Nicia intanto si stava in Catana, dottando di accostarsi a Siracusa, perchè la numerosa cavalleria siracusana avrebbe impedito lo sbarco. Per venirne a capo, sedusse un Catanese, di cui i Siracusani si fidavano. Costui recatosi in Siracusa, disse che gli Ateniesi tutte le notti lasciavano il campo, e venivano a sollazzarsi in città; e propose di assalire alla sprovvista il campo, mentre i Catanesi amici avrebbero chiuse le porte, fatti prigioni coloro che erano dentro e dato foco alle navi. I Siracusani sel crederono e corsero a Catana. Trovarono il campo vôto. Tornarono di volo, ma gli Ateniesi erano di già sbarcati presso la foce dell’Anapo. Li attaccarono, e valorosamente combatteano, quando una bufera, mossa istantaneamente, fece voltar faccia ai fanti, che sarebbero andati tutti in rotta, se la cavalleria non avesse frenato gli Ateniesi. I Siracusani si ritrassero in città, lasciato un forte presidio al tempio di Giove, ove erano grandi ricchezze. La stagione avanzata non permise a Nicia di restare più oltre in campo aperto. Fece ritorno in Catana e Nasso.
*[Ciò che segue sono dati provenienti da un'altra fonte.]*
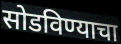
सोडविण्याचा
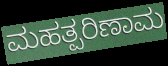
ಮಹತ್ಪರಿಣಾಮ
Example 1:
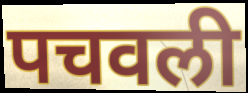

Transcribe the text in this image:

पचवली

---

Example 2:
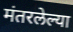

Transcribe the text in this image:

मंतरलेल्या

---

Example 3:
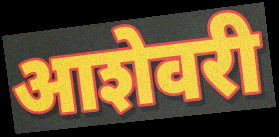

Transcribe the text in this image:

आशेवरी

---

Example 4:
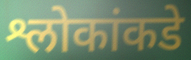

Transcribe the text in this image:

श्लोकांकडे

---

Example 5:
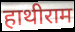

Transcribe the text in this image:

हाथीराम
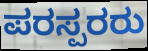
ಪರಸ್ಪರರು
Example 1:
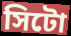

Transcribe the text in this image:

সিটো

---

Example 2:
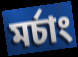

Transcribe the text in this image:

মৰ্চাং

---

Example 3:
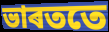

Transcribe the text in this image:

ভাৰততে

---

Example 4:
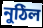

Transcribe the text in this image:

নুঠিল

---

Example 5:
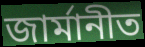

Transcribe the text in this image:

জাৰ্মানীত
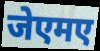
जेएमए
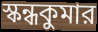
স্কন্ধকুমার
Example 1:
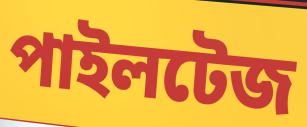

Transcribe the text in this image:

পাইলটেজ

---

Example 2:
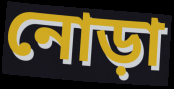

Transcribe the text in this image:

নোড়া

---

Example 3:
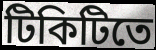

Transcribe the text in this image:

টিকিটিতে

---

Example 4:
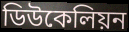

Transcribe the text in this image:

ডিউকেলিয়ন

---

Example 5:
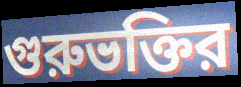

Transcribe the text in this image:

গুরুভক্তির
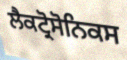
ਲੈਕਟ੍ਰੋਸੋਨਿਕਸ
Durante l’inverno, da ambe le parti si fecero preparamenti e si cercarono alleanze. Nicia si accostò a Messena. Perdutovi tredici giorni, tornò a Nasso. Scrisse ad Atene per avere cavalleria e denaro; cavalli chiese ugualmente agli Egestani; e ferro, e mattoni, e quanto era mestieri, per circonvallare Siracusa.
I Siracusani dal canto loro mandarono ambasciatori a Corinto ed a Sparta, per averne soccorso. Di leggieri l’ottennero, dai Corintî per la comunanza del sangue, dagli Spartani per l’opera di Alcibiade, ivi a bella posta chiamato.